9 thoughts on “How Visualisation Makes You Fail

  1. Honestly the best advice regarding visualization I've ever listened to, and yes, there are actually people still waiting and believing that roast chicken will fly into their mouth just by visualizing

  2. it's like Jim Carey once said… 'you can't just visualize, and ten go eat a sandwich' … there is one word missing in the 'ask-believe-receive' attitude, and that is 'ACT'

  3. Great episode! I wasn't expecting something like that when you mentioned it!

    I do find the so called "Law of Attraction" interesting, in the sense that it's easy to give people hope when they are down. It changes their mood, and how they react towards people and situations. And you can see that the "law" itself defends you to act, it makes you see who you want to be and tell you "bring that now, what is this different than you are now?". In story telling, those are the most interesting characters, they repeat their lies until they become the mask, either they wanting or not, they are the leaders, soldiers or villains that pretend to be something they feel the need to be in order to something happen.

    The misconception, like everything else, comes from the people that interpret it, all you need to do is look around. People expect much, they don't act, they aren't visualising anything, they are just singing lullabies to themselves so they can have a good night of sleep.
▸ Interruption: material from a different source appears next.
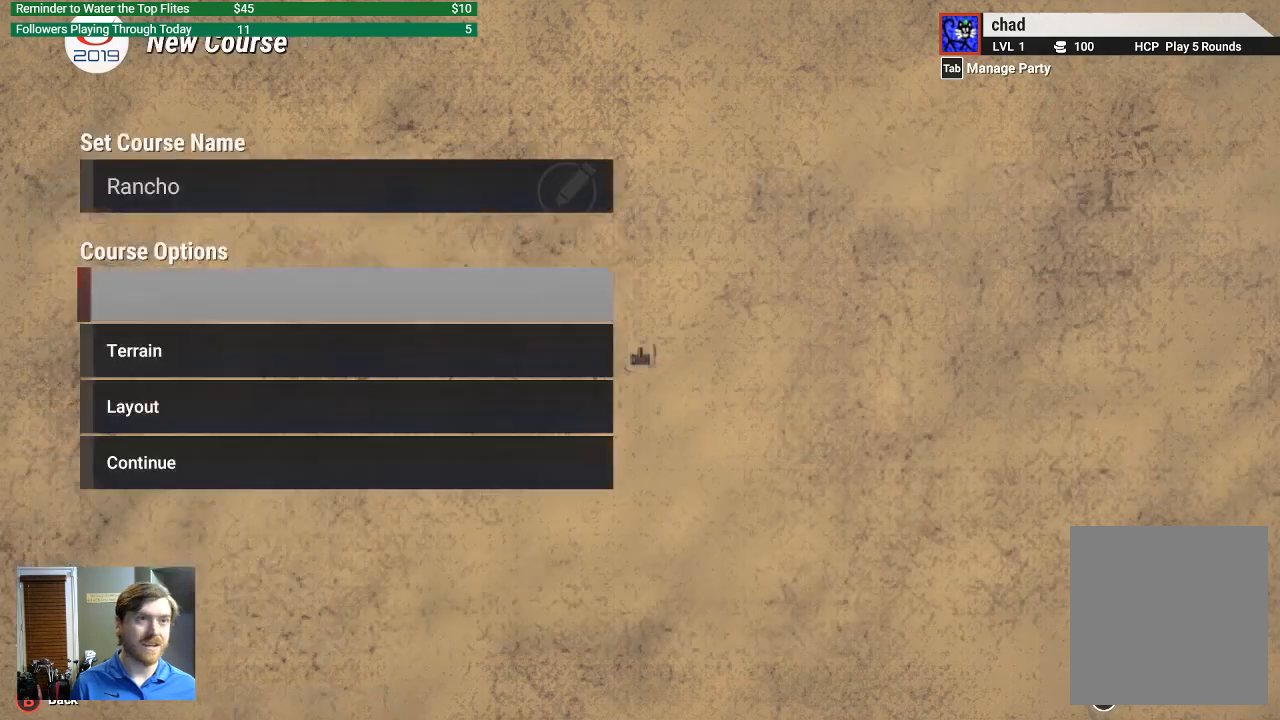
{"buttons": [], "left_stick": "center", "right_stick": "center", "events": []}
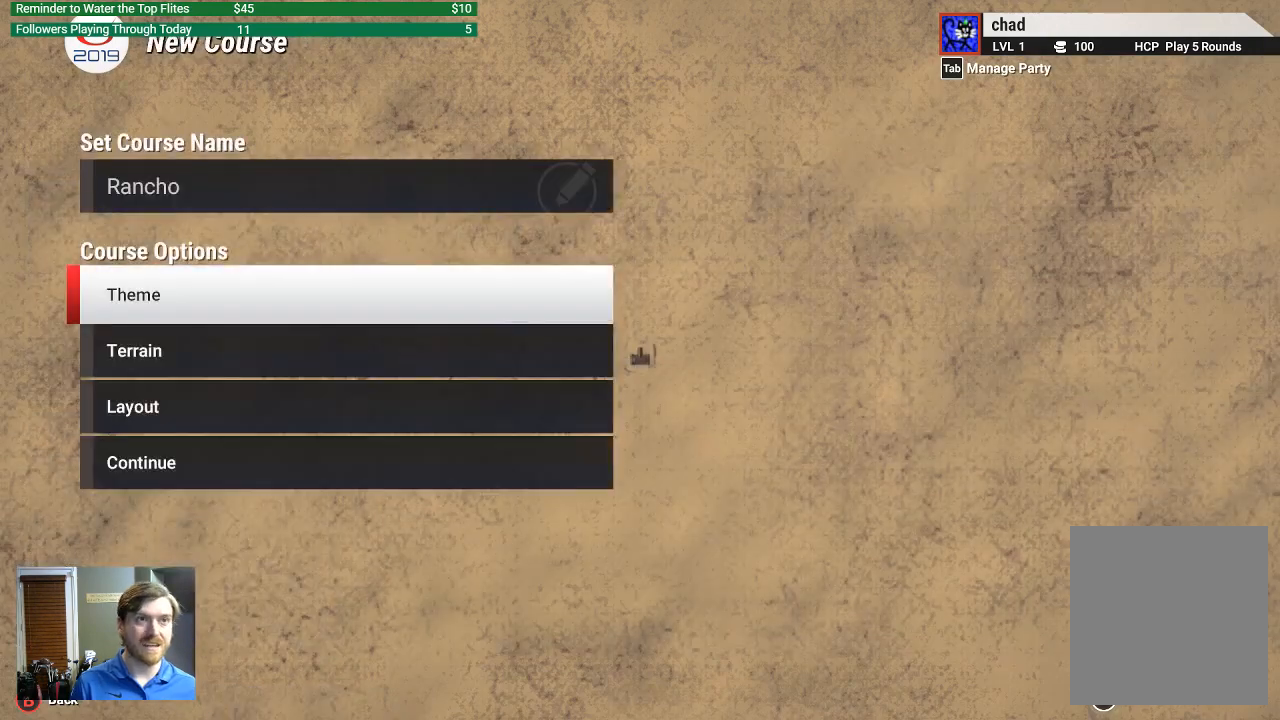
{"buttons": [], "left_stick": "center", "right_stick": "center", "events": []}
Since I decided what to do with my life, I spent years looking around trying to see if I meet someone else that tries to go on the same direction, but mostly is all just talk, and then I noticed it is for every direction. I like to say "We await for miracles, many times forgetting that we can do one ourselves".
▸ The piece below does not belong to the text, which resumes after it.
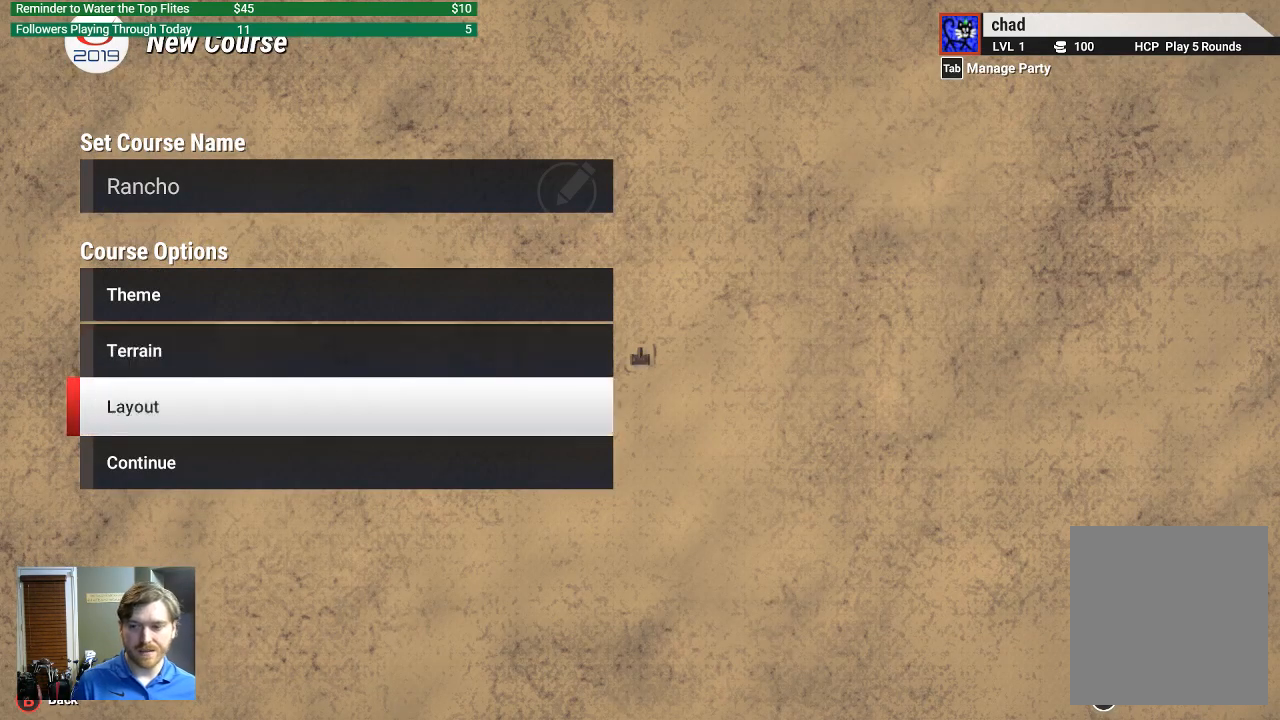
{"buttons": [], "left_stick": "center", "right_stick": "center", "events": [[33, "DPAD_DOWN", "down"], [133, "DPAD_DOWN", "up"]]}
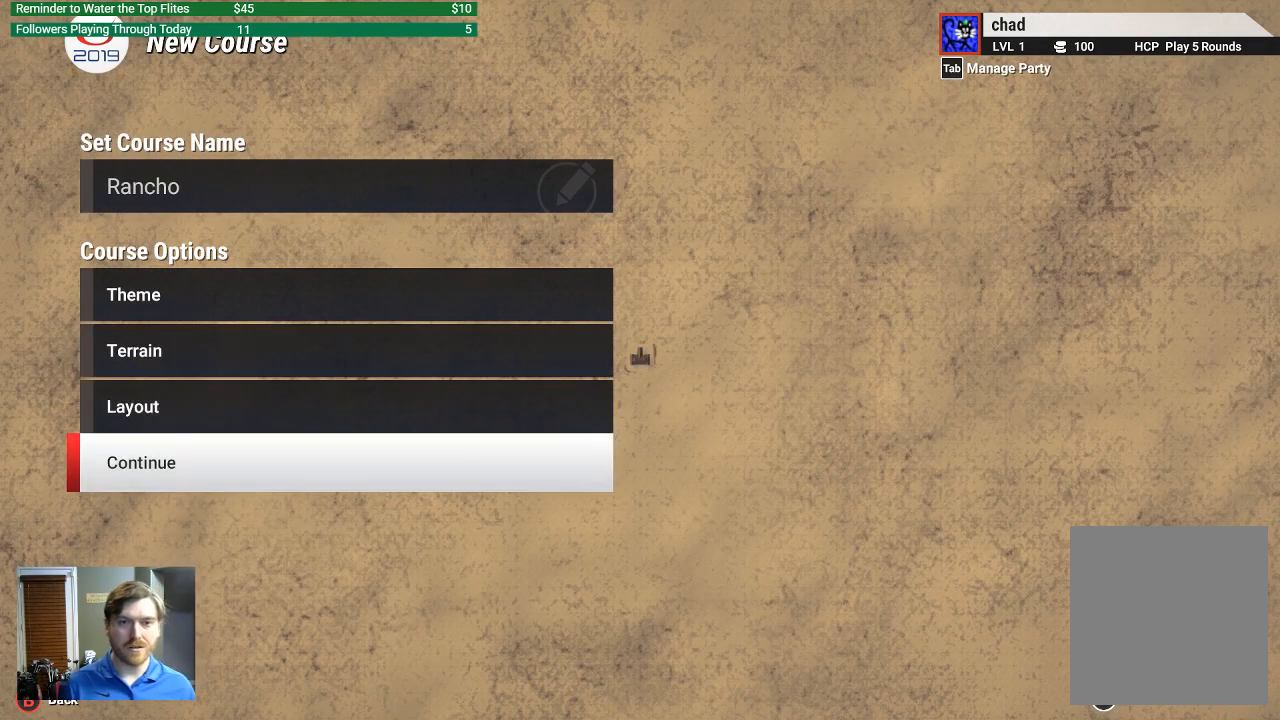
{"buttons": [], "left_stick": "center", "right_stick": "center", "events": []}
  4. One of the common strategies networking companies (legalized pyramiding businesses?) do when they invite you to join their business is to have you picture out what your dreams are and then continue to preach about the "Law of Attraction." I guess most people who join these businesses focused more on their goals rather than on the process of achieving these goals. They then blindly invest money without visualizing how joining the business would help them achieve their goals. Well at least now I can better advise people asking me if they should invest in such and such business venture. Thanks Justin!